Alors qu’il aurait pu être un thriller sentimental au contexte politique écologiste et militant brûlant d’actualité, Une zone à défendre ne paraît finalement être qu’une histoire d’amour certes séduisante et prenante car campée par deux excellents interprètes, mais finalement rien de plus. Une impression de frustration perpétuelle qui assèche le film, comme le barrage contre lequel ses personnages se battent, d’une belle promesse manquée et rapidement étouffée, heureusement maintenue en intérêt par un amour qui ne peut malheureusement pas tout sauver, pas même une forêt, et malheureusement pas tout un film.

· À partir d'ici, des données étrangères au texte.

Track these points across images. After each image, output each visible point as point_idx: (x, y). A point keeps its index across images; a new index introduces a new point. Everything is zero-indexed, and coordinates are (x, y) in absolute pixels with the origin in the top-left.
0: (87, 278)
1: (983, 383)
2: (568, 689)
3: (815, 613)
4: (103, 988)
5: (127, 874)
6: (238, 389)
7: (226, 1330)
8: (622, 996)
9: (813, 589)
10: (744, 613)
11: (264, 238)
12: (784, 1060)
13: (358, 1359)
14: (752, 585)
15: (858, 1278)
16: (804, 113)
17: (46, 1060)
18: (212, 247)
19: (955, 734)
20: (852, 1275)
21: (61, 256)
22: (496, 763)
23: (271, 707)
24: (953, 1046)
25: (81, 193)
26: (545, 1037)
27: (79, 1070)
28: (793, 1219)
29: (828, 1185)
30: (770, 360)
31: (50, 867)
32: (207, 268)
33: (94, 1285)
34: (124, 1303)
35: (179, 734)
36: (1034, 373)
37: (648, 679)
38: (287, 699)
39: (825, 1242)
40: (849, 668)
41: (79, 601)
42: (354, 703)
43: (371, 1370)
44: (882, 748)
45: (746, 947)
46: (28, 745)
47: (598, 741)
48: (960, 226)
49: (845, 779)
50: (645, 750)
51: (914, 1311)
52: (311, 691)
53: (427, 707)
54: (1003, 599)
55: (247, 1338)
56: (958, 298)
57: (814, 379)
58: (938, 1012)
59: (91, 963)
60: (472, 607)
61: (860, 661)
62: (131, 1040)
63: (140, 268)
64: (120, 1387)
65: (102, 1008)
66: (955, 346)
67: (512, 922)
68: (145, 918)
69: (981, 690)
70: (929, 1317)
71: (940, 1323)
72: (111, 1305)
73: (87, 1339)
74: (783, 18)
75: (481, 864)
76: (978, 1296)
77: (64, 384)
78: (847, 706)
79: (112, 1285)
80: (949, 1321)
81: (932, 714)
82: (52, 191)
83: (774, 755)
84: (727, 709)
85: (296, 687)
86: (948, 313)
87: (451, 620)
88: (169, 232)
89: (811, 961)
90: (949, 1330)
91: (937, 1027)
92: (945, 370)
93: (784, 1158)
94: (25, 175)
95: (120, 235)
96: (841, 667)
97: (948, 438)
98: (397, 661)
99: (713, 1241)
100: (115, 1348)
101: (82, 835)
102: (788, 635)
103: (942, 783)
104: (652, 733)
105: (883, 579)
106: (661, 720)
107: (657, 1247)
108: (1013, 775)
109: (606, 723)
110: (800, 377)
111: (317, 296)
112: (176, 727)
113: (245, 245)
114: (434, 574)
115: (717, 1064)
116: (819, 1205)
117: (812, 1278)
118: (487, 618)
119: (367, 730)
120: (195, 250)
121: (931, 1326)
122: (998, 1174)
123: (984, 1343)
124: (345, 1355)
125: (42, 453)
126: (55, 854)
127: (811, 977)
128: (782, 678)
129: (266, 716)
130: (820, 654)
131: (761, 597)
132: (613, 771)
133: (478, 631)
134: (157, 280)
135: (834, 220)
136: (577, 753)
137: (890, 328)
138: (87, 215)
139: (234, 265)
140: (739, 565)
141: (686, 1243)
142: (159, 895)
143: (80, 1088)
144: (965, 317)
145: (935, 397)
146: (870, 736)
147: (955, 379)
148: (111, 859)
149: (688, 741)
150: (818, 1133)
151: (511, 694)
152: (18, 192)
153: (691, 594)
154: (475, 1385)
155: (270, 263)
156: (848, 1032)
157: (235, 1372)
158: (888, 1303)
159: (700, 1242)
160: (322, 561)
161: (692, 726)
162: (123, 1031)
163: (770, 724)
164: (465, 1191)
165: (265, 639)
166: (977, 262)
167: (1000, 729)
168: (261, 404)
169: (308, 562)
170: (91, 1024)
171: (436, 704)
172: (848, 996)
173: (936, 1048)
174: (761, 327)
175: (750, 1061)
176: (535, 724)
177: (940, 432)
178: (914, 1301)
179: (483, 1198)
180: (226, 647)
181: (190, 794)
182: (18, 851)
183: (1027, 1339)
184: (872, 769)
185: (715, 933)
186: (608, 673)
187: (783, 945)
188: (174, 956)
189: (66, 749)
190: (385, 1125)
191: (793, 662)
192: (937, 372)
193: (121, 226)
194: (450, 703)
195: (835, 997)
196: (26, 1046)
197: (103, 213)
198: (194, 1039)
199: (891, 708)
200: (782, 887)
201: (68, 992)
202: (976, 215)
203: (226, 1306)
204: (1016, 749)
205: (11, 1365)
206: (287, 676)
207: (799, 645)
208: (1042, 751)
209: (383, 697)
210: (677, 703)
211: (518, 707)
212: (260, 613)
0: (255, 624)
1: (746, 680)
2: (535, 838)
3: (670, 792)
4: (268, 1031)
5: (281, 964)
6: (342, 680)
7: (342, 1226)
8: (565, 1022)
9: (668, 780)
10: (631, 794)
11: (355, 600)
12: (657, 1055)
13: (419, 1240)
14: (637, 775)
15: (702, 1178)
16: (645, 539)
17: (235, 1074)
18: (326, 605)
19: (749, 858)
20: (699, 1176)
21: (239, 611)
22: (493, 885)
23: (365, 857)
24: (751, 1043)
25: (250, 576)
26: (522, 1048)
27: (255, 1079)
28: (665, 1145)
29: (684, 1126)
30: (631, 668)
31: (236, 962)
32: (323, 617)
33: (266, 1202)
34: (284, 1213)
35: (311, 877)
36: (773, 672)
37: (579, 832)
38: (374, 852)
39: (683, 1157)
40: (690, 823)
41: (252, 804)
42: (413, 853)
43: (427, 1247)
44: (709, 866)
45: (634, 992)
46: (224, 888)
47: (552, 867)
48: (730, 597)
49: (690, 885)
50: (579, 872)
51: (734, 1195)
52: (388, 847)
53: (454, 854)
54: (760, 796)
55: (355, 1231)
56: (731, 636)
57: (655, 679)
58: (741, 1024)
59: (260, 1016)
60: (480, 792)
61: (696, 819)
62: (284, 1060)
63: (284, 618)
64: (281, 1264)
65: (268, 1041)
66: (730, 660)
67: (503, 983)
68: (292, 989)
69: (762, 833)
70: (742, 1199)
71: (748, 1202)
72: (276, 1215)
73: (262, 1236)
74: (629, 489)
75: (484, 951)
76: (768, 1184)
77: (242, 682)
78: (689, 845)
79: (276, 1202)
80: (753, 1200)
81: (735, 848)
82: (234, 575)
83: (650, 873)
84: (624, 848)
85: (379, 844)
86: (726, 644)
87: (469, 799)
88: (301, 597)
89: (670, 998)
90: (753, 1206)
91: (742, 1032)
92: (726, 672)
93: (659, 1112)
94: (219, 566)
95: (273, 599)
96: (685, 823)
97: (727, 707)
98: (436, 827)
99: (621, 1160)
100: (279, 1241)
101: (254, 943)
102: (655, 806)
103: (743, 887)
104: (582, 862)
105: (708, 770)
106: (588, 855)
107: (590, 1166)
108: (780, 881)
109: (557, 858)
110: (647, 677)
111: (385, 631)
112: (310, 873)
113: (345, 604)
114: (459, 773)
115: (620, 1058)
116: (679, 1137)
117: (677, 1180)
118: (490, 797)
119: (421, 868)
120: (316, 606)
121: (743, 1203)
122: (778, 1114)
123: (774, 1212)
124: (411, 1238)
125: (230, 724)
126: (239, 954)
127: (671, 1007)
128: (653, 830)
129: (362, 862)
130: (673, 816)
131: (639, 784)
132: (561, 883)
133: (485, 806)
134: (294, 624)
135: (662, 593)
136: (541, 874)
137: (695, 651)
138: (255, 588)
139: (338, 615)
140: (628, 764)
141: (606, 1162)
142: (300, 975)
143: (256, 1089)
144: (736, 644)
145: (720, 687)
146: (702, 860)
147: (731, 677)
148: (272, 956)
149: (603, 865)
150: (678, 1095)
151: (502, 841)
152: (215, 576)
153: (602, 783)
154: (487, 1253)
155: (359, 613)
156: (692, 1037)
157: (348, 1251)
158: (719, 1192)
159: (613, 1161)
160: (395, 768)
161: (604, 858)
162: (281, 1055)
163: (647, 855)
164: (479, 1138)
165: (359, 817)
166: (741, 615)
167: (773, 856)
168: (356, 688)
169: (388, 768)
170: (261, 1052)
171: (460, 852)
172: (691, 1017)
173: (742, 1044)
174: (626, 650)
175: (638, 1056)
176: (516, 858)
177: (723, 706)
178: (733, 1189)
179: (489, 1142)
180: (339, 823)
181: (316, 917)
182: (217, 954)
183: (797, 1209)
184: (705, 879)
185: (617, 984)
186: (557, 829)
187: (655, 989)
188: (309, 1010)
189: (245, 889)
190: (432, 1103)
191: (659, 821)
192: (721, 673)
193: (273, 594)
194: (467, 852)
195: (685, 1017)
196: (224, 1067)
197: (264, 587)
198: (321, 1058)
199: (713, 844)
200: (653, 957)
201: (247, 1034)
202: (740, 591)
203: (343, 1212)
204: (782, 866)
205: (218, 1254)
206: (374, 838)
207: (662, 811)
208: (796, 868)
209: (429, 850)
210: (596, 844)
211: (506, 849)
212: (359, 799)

Une zone à défendre est disponible sur Disney+.
Avis
Une zone à défendre aligne les déceptions : de son contexte politique brûlant, comme de son territoire encore très peu exploré au cinéma, il ne reste malheureusement qu'une belle histoire d'amour, qui maintient en intérêt grâce à ses deux solides interprètes, mais ne peut hélas sauver ni une forêt, ni tout un film.